Continuiamo anche a ripetere che non è un caso se Vodafone, certamente interessata al business, abbia espresso le sue preoccupazioni per l'assenza della modalità 3G dall'iPhone. Eppure, rovistando tra le migliaia di citazioni che hanno l'onore di scorrere nei flussi di dati su Internet, non si parla d'altro: iPhone, sblocco iPhone, sblocco software iPhone, sblocco hardware iPhone, iPhone sbloccato con software e saldatore. Per avere un oggetto che, paragonato ai più recenti Smartphone HSDPA, oltretutto navigherebbe alla velocità di un cellulare di 4 anni fa.

A tutto questo si aggiunge il risibile "richiamo verbale", circolato nelle ultime ore, dello studio legale statunitense O'Melveny & Myers LLP che, per conto di AT&T, Sabato scorso avrebbe telefonato alle 3 del mattino a Mr. John McLaughlin, fondatore di Uniquephones.com (uno dei tanti siti attrezzati per lo sblocco di cellulari legati a un singolo operatore o a una singola SIM card, peraltro con sede a Belfast quindi fuori degli Stati Uniti), "consigliandolo amichevolmente" di desistere dal pubblicare eventuali codici di sblocco per l'iPhone, diversamente avrebbe rischiato la denuncia per violazione di copyright e per illecita diffusione di proprietà intellettuali Apple.

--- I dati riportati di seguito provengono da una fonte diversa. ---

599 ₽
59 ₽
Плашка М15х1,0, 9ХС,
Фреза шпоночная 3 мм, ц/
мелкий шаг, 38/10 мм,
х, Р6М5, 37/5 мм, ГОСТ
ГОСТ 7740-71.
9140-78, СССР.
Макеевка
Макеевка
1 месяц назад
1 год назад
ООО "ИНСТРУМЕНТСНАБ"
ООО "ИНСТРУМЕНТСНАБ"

Il malcapitato Mr. McLaughlin, a quanto pare, sembra non abbia neanche ben capito di cosa si trattasse, vista la tarda ora della notte. Ma la cosa più comica è che uno studio legale di fama internazionale non si sia reso conto che esiste un diverso fuso orario tra la zona di origine e quella di destinazione della chiamata e che, forse, alle 3 di notte è difficile trovare, dall'altro capo del filo, una persona sveglia che capisca di cosa gli si parla. Riferisce infatti PC World che McLaughlin avrebbe risposto: "consiglio amichevole? Se avessero voluto darmi un consiglio, avrebbero potuto scrivermelo via e-mail". Della serie: c'era bisogno di svegliarmi alle 3 di notte per darmi un consiglio?...

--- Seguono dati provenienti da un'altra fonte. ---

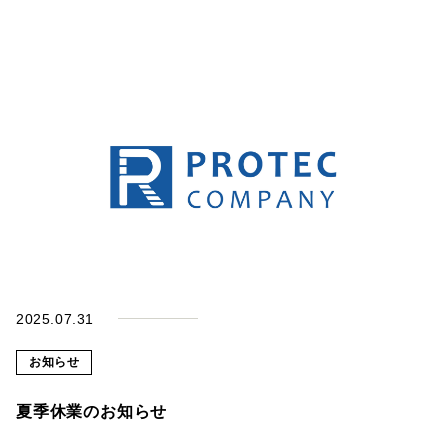
2025.07.31
お知らせ
夏季休業のお知らせ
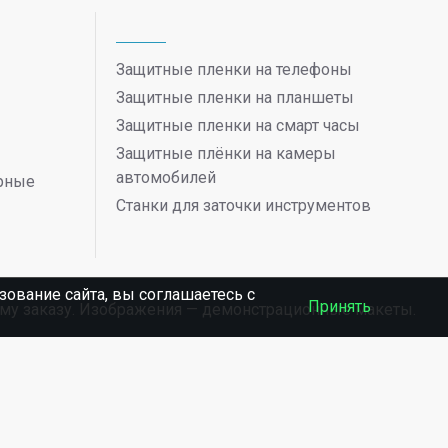
Защитные пленки на телефоны
Защитные пленки на планшеты
Защитные пленки на смарт часы
Защитные плёнки на камеры
автомобилей
ерные
Станки для заточки инструментов
ование сайта, вы соглашаетесь c
Принять
ному заказу. Изображения — демонстрационные макеты.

Sembra comunque che PC World abbia tentato di parlare con qualcuno sia dello studio legale, sia di AT&T sia di Apple, ma senza riuscirvi. D'altra parte, appare piuttosto puerile pensare di fermare un fenomeno che, ormai, ha assunto tale rilevanza che non sarà certo il fermare Mr. Laughlin ad arginarlo.

Infatti, per citare qualche altra fonte (solo alcune, altrimenti concederemmo davvero troppo spazio a questa gigantesca bolla di sapone), oltre ai generali commenti offerti da alcuni quotidiani nazionali (Repubblica e Il Sole 24 Ore in cartaceo), qualora voleste procedere ugualmente allo sblocco, vi segnaliamo quelle che al momento... non sono ancora state "consigliate amichevolmente" di desistere (in inglese):

 

... e qui ci fermiamo, pur confermando che la lista potrebbe continuare per molte pagine. Non prima, però, di avervi segnalato il post originale del ragazzo che ha individuato il metodo (probabilmente il più professionale e affidabile) basato sia sull'hardware che sul softtware: qui, con tanto di guida step-by-step.

E dopo tutto questo... cosa ne pensano i nostri lettori della telefonata fatta a Mr. Laughlin?...

I metodi ci sono, quindi. Manca solo una cosa: la spiegazione di tutto l'interesse per un apparecchio che, in Europa, è telefonicamente "vecchio decrepito" prima ancora di approdarvi.